While Kephart declined to be an interviewed by ABCNews.com, in a 2007 interview with The (Louisville) Courier-Journal, she said that she never asked to be banned because she "didn't realize how seriously addicted she had become."

Court to Rule on Kephart's Debt and Gambling Addiction

"They knew I had money, and they went after it," said Kephart, who attributed her gambling addiction to her former job as a dealer in the mid-1990s. Since that time, Kephart told the paper, she estimated that she'd gambled away at least $900,000. Today, Kephart's attorney says his client is in Nashville, Tenn., where she is currently unemployed.

Ed Feigenbaum, the editor of Indiana Gaming Insight, and a lawyer, said that the decision by the Supreme Court to take on the Kephart case is telling and could have ramifications that reach far beyond Indiana's borders.

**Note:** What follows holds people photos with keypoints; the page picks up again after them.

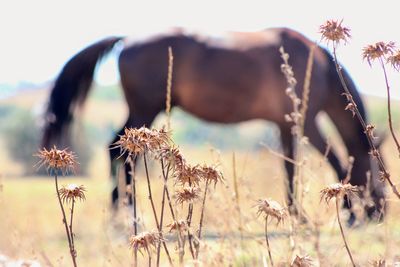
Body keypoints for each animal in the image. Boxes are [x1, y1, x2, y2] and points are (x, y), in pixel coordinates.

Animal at [42, 27, 386, 224]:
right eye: (376, 171)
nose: (380, 212)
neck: (318, 66)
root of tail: (127, 40)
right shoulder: (306, 123)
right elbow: (335, 163)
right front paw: (337, 210)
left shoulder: (286, 127)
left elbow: (290, 168)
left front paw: (296, 213)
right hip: (145, 110)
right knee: (125, 154)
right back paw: (129, 216)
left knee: (117, 150)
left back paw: (121, 215)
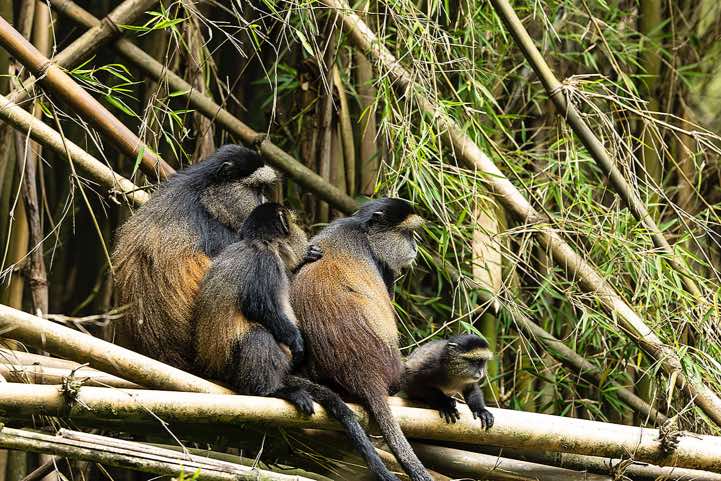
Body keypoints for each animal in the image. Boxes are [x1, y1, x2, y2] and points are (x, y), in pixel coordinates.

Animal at [193, 202, 401, 481]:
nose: (300, 229)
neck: (257, 242)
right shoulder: (265, 261)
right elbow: (260, 309)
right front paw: (296, 342)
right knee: (259, 335)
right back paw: (270, 391)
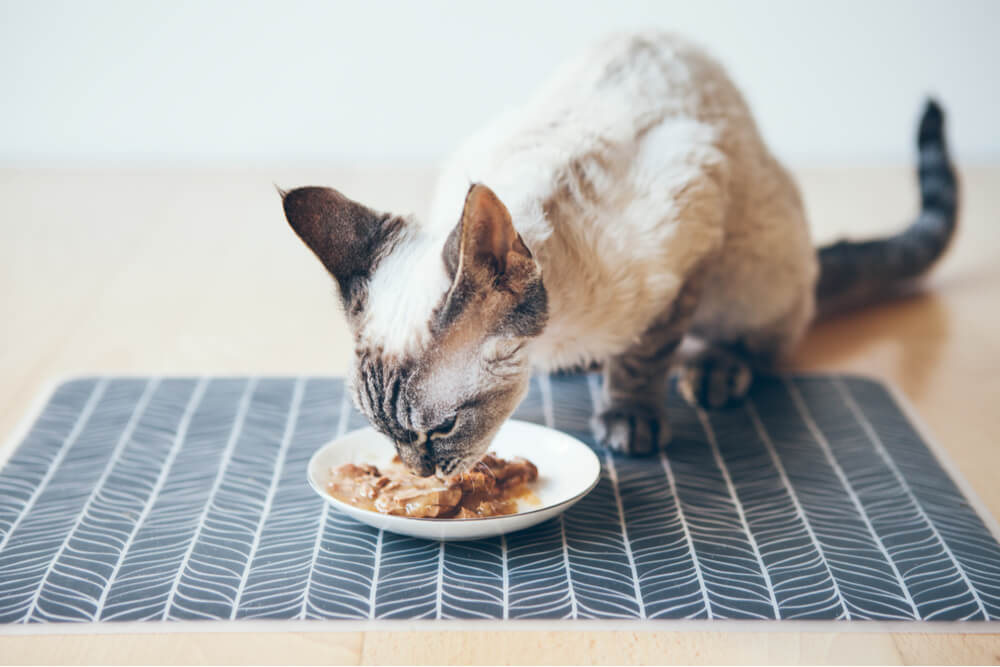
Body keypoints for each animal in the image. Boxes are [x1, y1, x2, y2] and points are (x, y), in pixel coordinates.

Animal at [278, 34, 956, 478]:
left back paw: (714, 370)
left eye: (440, 429)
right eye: (382, 432)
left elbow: (645, 356)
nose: (418, 473)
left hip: (754, 270)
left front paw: (629, 418)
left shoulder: (690, 233)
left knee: (759, 342)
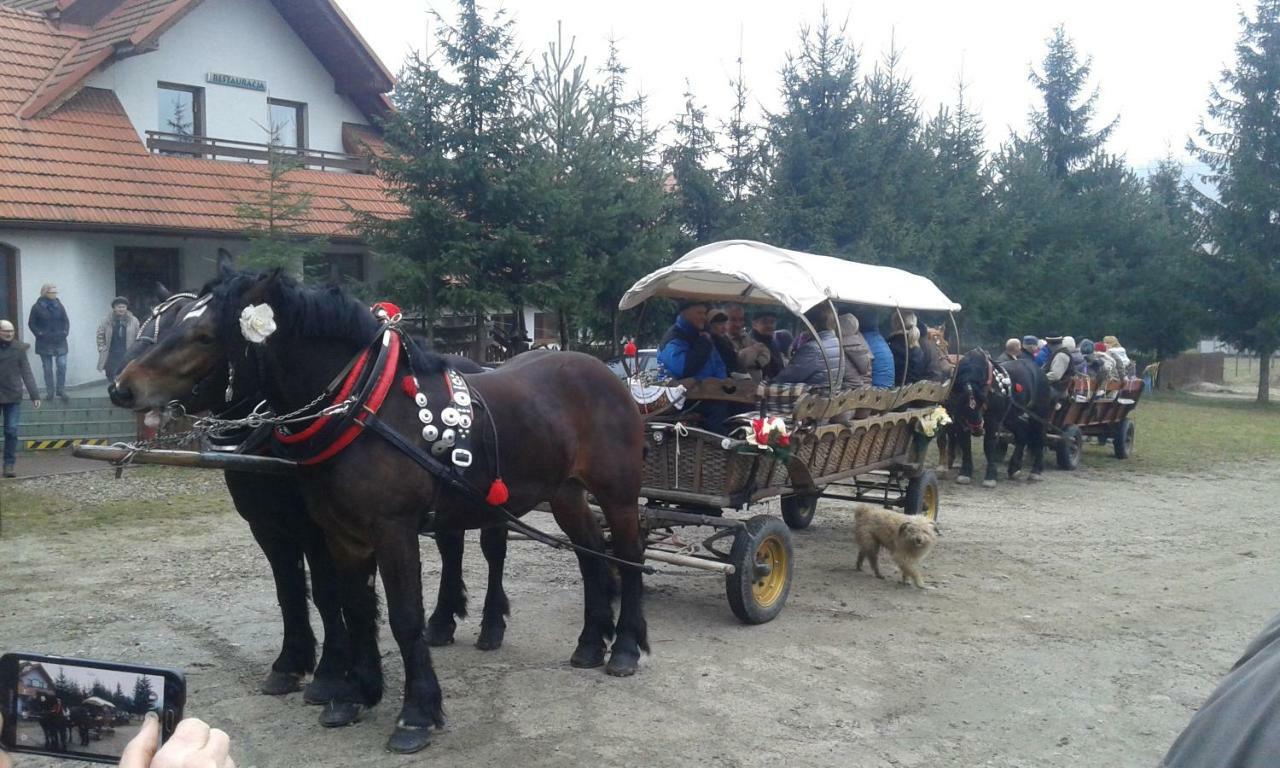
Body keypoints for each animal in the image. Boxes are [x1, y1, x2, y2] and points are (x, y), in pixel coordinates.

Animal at [110, 270, 650, 747]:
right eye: (164, 325)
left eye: (202, 335)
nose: (122, 386)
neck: (361, 410)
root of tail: (602, 370)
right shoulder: (336, 533)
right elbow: (349, 605)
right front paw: (354, 692)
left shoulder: (391, 531)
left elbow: (402, 617)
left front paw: (415, 712)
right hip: (564, 493)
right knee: (589, 556)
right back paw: (589, 642)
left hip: (618, 494)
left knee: (627, 557)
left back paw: (623, 647)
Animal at [942, 350, 1049, 486]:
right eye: (960, 402)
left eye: (982, 400)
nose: (977, 428)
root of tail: (1038, 370)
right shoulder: (960, 420)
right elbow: (965, 444)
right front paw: (965, 473)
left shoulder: (993, 421)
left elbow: (989, 445)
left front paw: (990, 476)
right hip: (1010, 417)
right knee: (1022, 433)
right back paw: (1014, 468)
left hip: (1039, 416)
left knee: (1039, 437)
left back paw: (1036, 471)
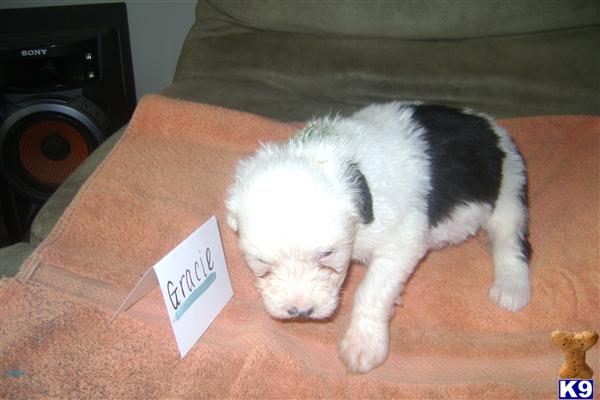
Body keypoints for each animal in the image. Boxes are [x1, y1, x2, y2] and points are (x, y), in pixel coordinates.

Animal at [225, 102, 528, 372]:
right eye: (263, 264)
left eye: (327, 255)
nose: (300, 311)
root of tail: (490, 124)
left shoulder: (402, 241)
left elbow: (370, 292)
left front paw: (363, 346)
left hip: (510, 190)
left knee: (511, 239)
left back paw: (511, 287)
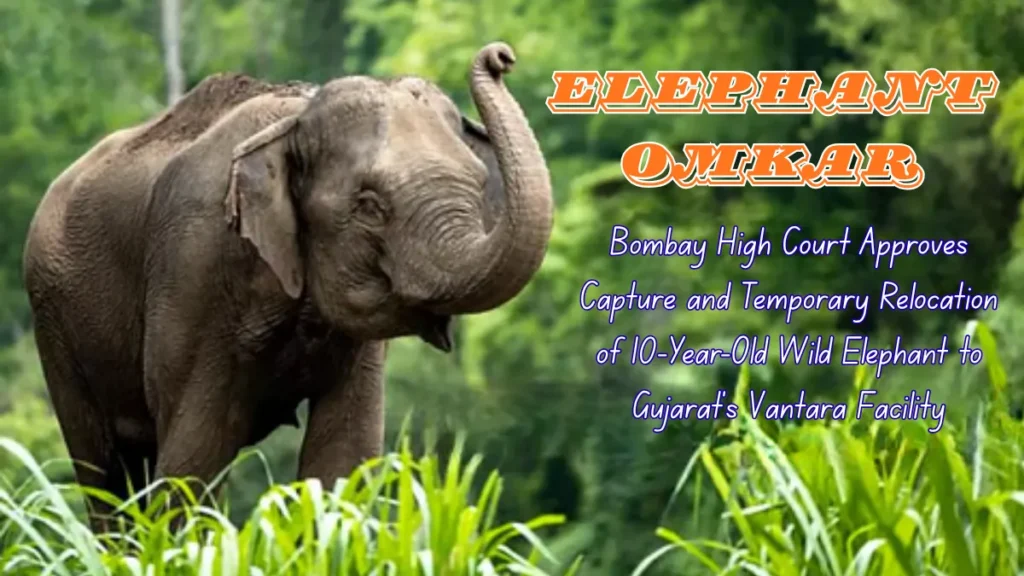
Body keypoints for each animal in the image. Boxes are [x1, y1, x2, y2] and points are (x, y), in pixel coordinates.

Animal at [22, 42, 552, 531]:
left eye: (480, 183)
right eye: (369, 205)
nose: (501, 56)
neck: (296, 118)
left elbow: (344, 454)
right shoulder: (194, 268)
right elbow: (194, 459)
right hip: (54, 320)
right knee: (106, 470)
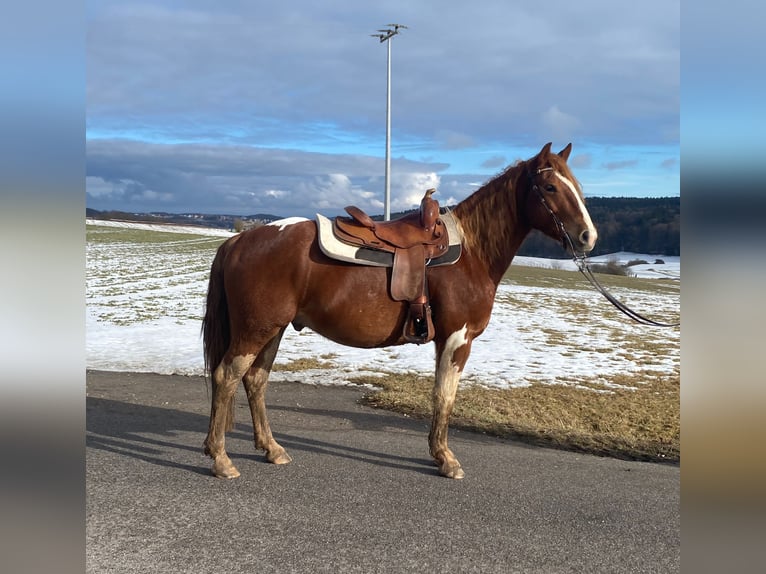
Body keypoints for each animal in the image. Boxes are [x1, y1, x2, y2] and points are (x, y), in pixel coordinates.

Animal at [202, 142, 597, 480]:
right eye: (549, 187)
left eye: (576, 186)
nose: (587, 237)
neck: (472, 253)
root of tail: (240, 240)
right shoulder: (457, 338)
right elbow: (444, 396)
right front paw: (445, 459)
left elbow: (441, 395)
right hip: (256, 329)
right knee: (226, 377)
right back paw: (220, 459)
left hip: (274, 328)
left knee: (255, 380)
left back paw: (272, 449)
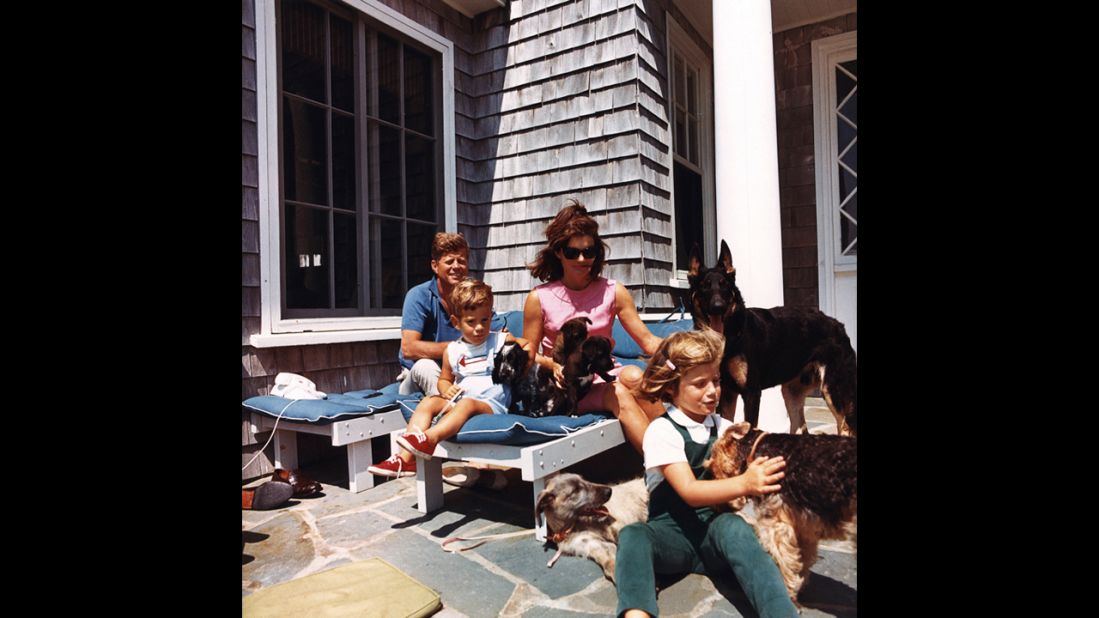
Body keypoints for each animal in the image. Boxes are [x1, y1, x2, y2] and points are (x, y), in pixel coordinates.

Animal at [685, 240, 857, 433]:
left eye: (725, 285)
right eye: (704, 286)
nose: (718, 307)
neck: (730, 336)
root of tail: (839, 325)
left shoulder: (751, 393)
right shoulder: (726, 394)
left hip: (833, 390)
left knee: (845, 428)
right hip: (791, 393)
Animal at [703, 420, 857, 602]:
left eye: (711, 468)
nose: (716, 508)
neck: (756, 450)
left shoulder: (775, 526)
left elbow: (783, 564)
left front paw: (788, 593)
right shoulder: (803, 527)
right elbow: (801, 561)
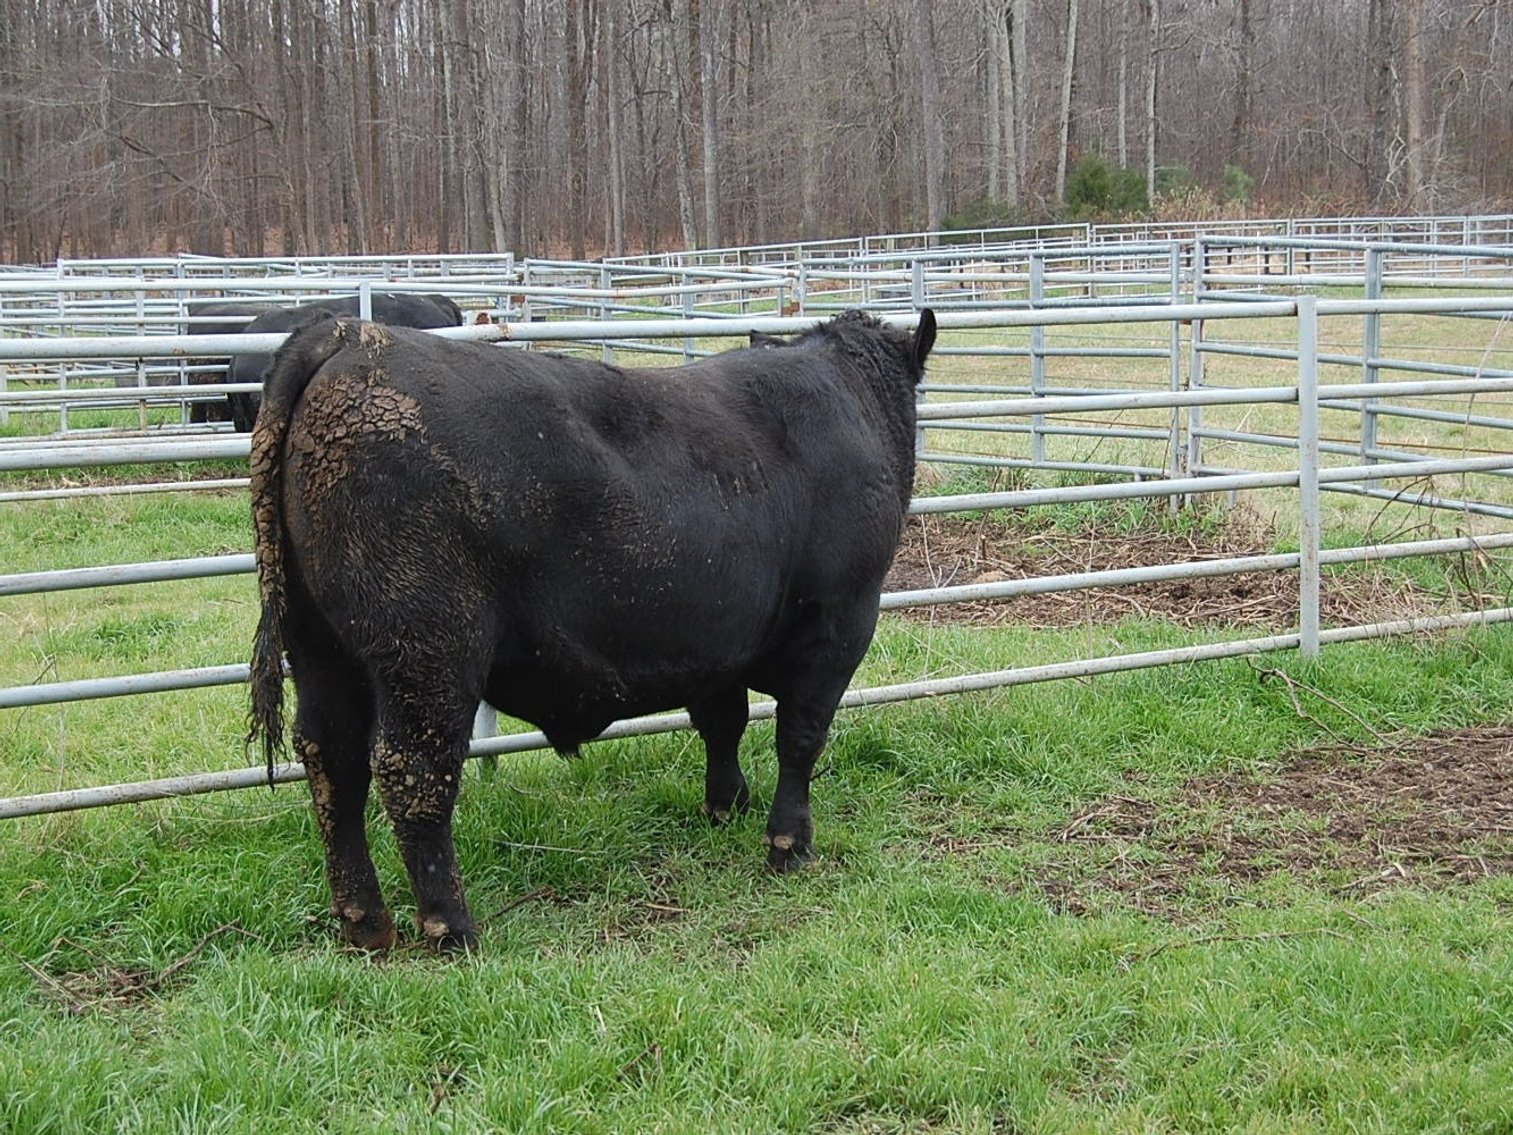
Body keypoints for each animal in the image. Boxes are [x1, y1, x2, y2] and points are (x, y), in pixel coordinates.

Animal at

"In Indiana, there isn't a great deal of law and certainly, not real, black-letter law on this particular topic," said Feigenbaum, who has no connection to the Kephart case. "We've only had casinos since the beginning of the 1990s, so we're still experiencing a lot of the general civil litigation that follows these types of things."

Feigenbaum said he has rarely seen the appellate judges be as outspoken in their court opinions as they were in the Kephart case and that might be the reason the Supreme Court starting paying attention, he said.

Even in the majority opinion, which was 2-1, one of the judges expressed concerns about the casino's willingness to extend credit to Kephart.

The outcome of the Kephart case could also influence gambling law elsewhere, said Feigenbaum, who added that he couldn't think of another case in which a U.S. court has ruled in favor of the compulsive gambler.

"This is a court that has gained some notice in recent years for being well-reasoned," he said. "This is a ruling that, one way or another, could be looked at by other courts and picked up upon."

The hearing for the Kephart case is scheduled to begin Oct. 29.